*TASK BRIEF*:
Give back the lines below exactly, but do not include any pictures.

===== DATA FOR REVIEW =====

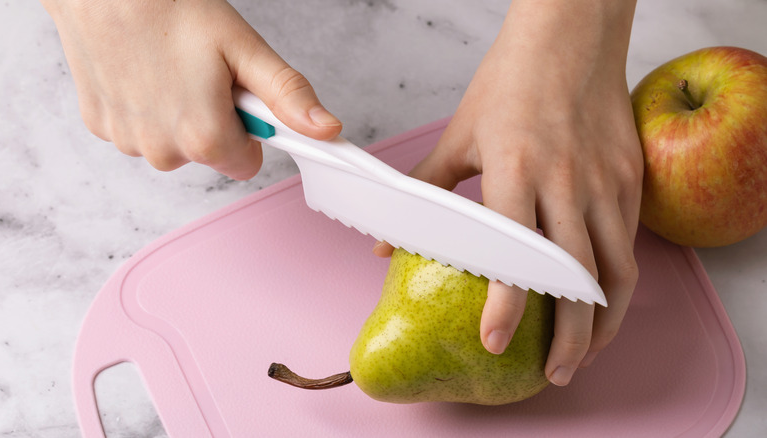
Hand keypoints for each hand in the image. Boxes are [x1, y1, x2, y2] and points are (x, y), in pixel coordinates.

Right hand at [41, 0, 340, 178]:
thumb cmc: (170, 9)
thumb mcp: (244, 49)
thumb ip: (288, 96)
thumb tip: (327, 130)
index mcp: (205, 139)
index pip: (246, 165)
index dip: (249, 130)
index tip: (240, 98)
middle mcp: (163, 151)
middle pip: (209, 154)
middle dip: (213, 120)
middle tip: (202, 73)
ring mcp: (128, 142)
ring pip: (173, 144)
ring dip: (177, 115)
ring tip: (169, 68)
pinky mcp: (100, 127)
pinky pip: (139, 131)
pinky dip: (145, 109)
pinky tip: (142, 73)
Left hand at [377, 0, 642, 385]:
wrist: (572, 36)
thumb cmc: (511, 81)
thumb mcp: (460, 135)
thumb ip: (425, 191)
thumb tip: (384, 246)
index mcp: (516, 168)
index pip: (513, 250)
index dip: (506, 303)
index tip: (494, 342)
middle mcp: (566, 179)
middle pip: (575, 276)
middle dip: (568, 335)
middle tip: (553, 373)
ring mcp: (605, 180)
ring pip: (615, 269)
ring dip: (603, 321)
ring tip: (584, 353)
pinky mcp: (630, 177)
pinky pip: (629, 243)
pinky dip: (617, 284)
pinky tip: (602, 305)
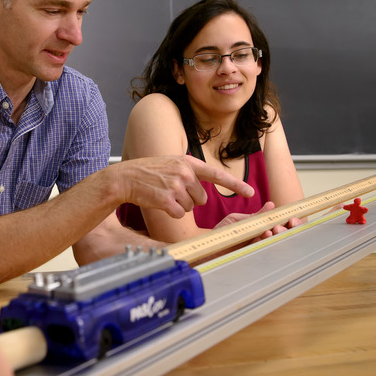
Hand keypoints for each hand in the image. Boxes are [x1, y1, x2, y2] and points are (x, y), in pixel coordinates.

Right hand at [117, 155, 253, 217]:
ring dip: (179, 206)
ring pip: (191, 207)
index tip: (251, 193)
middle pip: (202, 198)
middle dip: (190, 199)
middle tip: (172, 191)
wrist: (125, 177)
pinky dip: (171, 212)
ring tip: (163, 194)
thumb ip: (189, 172)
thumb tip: (202, 193)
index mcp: (187, 162)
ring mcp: (176, 186)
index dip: (235, 185)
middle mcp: (184, 172)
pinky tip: (159, 202)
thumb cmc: (147, 172)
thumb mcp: (170, 164)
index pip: (217, 174)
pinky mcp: (167, 199)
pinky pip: (179, 214)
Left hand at [216, 202, 302, 242]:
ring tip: (272, 231)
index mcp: (261, 228)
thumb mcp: (238, 220)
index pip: (280, 225)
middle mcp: (261, 239)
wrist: (208, 246)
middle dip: (286, 229)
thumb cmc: (222, 233)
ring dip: (275, 236)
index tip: (292, 219)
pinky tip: (264, 237)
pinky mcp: (250, 256)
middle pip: (282, 235)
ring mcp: (257, 248)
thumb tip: (271, 205)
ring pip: (273, 243)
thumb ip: (255, 216)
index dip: (290, 222)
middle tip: (282, 226)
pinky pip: (260, 250)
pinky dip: (263, 242)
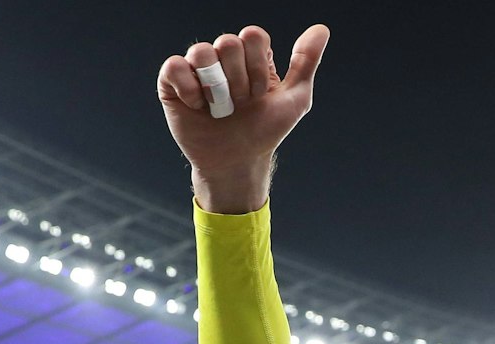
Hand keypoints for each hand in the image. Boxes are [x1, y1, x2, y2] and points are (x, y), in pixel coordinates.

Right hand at [158, 24, 330, 213]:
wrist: (238, 161)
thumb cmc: (264, 131)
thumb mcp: (294, 99)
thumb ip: (306, 62)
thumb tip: (321, 30)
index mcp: (250, 56)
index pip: (252, 36)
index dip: (257, 66)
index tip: (259, 93)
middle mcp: (222, 58)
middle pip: (227, 42)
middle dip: (238, 81)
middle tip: (239, 104)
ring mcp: (196, 69)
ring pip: (200, 51)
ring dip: (215, 86)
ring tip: (219, 108)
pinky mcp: (173, 84)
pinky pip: (174, 66)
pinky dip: (189, 89)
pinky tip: (198, 107)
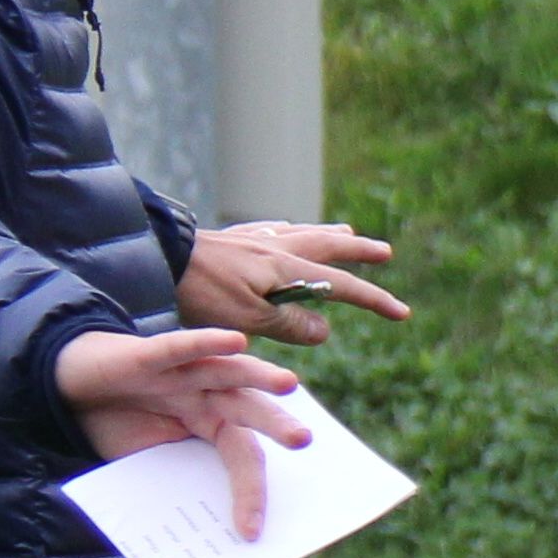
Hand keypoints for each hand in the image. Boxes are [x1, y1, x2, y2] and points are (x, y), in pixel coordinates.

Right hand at [57, 325, 308, 541]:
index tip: (250, 532)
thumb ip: (176, 480)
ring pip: (230, 372)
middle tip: (303, 440)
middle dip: (277, 424)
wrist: (66, 389)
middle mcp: (206, 396)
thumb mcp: (147, 463)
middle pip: (250, 410)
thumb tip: (197, 526)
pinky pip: (182, 347)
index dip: (248, 494)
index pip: (242, 459)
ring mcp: (182, 373)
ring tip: (287, 383)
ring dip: (259, 376)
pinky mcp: (150, 355)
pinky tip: (236, 342)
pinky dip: (207, 343)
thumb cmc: (114, 425)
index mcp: (212, 425)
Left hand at [177, 220, 407, 347]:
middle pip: (328, 246)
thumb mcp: (250, 320)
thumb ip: (292, 324)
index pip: (343, 286)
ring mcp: (252, 240)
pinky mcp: (229, 239)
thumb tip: (325, 329)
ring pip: (301, 232)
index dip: (375, 300)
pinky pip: (268, 229)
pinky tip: (283, 228)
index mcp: (287, 268)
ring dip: (328, 234)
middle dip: (359, 251)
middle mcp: (275, 248)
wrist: (155, 259)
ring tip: (346, 231)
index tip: (402, 313)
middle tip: (384, 253)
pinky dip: (285, 229)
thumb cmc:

=====

*PROBLEM SOLUTION*:
Hand keypoints for each hand in the image. Boxes are [x1, y1, x2, y2] and points are (x, y), in pixel coordinates.

Right hand at [41, 0, 340, 178]:
thumb cmc: (170, 9)
thumb mcp: (244, 49)
thumb ip: (288, 96)
thumb tip: (327, 130)
index mcp: (205, 139)
index pip: (246, 165)
index dip: (249, 130)
index tip: (240, 98)
middle mcp: (163, 151)
middle pip: (209, 154)
middle dip: (213, 120)
middle tip: (202, 73)
ring mcp: (128, 142)
ring pip: (173, 144)
ring dip: (177, 115)
ring tip: (169, 68)
pinky mcp: (100, 127)
pinky pip: (139, 131)
pinky dip: (145, 109)
pinky tip: (142, 73)
Left hand at [377, 0, 642, 385]:
wrist: (572, 36)
thumb cmc: (511, 81)
thumb mcp: (460, 135)
thumb ip: (425, 191)
thumb tip: (384, 246)
index mcp: (516, 168)
index pip: (513, 250)
index dip: (506, 303)
index tip: (494, 342)
middle mcp: (566, 179)
middle pip: (575, 276)
middle dip: (568, 335)
middle tip: (553, 373)
ring mcp: (605, 180)
ring pip: (615, 269)
ring dip: (603, 321)
ring tip: (584, 353)
pinky mcp: (630, 177)
pinky pip: (629, 243)
pinky dip: (617, 284)
pinky tip: (602, 305)
Hand keypoints for each hand in the image. Boxes are [x1, y1, x2, y2] and points are (x, y), in pixel coordinates.

Right hand at [117, 155, 253, 217]:
ring dip: (179, 206)
ring pip: (191, 207)
index tip: (251, 193)
middle pip: (202, 198)
middle dip: (190, 199)
middle tip: (172, 191)
wrist: (125, 177)
pinky dip: (171, 212)
ring tip: (163, 194)
thumb ip: (189, 172)
thumb tip: (202, 193)
index mcp: (187, 162)
ring mcp: (176, 186)
index dip: (235, 185)
middle mcp: (184, 172)
pinky tip: (159, 202)
thumb cmc: (147, 172)
thumb mcp: (170, 164)
index pip: (217, 174)
pinky mcp: (167, 199)
pinky pip: (179, 214)
Left hand at [216, 202, 302, 242]:
ring tip: (272, 231)
index mcp: (261, 228)
thumb mcp: (238, 220)
index pip: (280, 225)
middle mcp: (261, 239)
wrist: (208, 246)
middle dip: (286, 229)
thumb cmc: (222, 233)
ring dip: (275, 236)
index tip: (292, 219)
pinky tip: (264, 237)
pinky mcp: (250, 256)
middle pip: (282, 235)
ring mcp: (257, 248)
thumb tip: (271, 205)
ring pip: (273, 243)
thumb ip: (255, 216)
index dip: (290, 222)
middle tip: (282, 226)
pinky pip: (260, 250)
pinky dip: (263, 242)
Hand keypoints for each hand in the image. Boxes are [x1, y1, x2, y2] and points are (x, y), in pixel coordinates.

Right hand at [158, 24, 330, 213]:
wrist: (238, 161)
thumb cmc: (264, 131)
thumb mcp: (294, 99)
thumb ip: (306, 62)
thumb tip: (321, 30)
index mcp: (250, 56)
index pip: (252, 36)
index dip: (257, 66)
index tip: (259, 93)
middle mcp: (222, 58)
middle pip: (227, 42)
middle dip: (238, 81)
middle tip: (239, 104)
ring mcp: (196, 69)
ring pip: (200, 51)
ring dip: (215, 86)
ring tip: (219, 108)
pinky mcp: (173, 84)
pinky pip: (174, 66)
pinky dip: (189, 89)
pinky tip: (198, 107)
Hand keypoints for each hand in the image. Boxes are [x1, y1, x2, y2] and points are (x, y), in pixel coordinates.

Right hand at [57, 325, 308, 541]:
index tip: (250, 532)
thumb ip: (176, 480)
ring pip: (230, 372)
middle tip: (303, 440)
middle dip: (277, 424)
wrist: (66, 389)
middle mcp: (206, 396)
thumb mcp: (147, 463)
middle pip: (250, 410)
thumb tip: (197, 526)
pinky pip: (182, 347)
index dip: (248, 494)
index pip: (242, 459)
ring mcp: (182, 373)
ring tip: (287, 383)
ring dip: (259, 376)
pinky mcp: (150, 355)
pinky tip: (236, 342)
pinky dip: (207, 343)
thumb cmc: (114, 425)
index mcp: (212, 425)
Left hand at [177, 220, 407, 347]:
middle pip: (328, 246)
thumb mcp: (250, 320)
thumb ip: (292, 324)
index pip: (343, 286)
ring mcp: (252, 240)
pinky mcp: (229, 239)
thumb tip: (325, 329)
ring pip: (301, 232)
index dip: (375, 300)
pinky pip: (268, 229)
pinky tip: (283, 228)
index mcp: (287, 268)
ring dip: (328, 234)
middle dip: (359, 251)
middle mcp: (275, 248)
wrist: (155, 259)
ring tip: (346, 231)
index tip: (402, 313)
middle tip: (384, 253)
pinky dip: (285, 229)
thumb cmc:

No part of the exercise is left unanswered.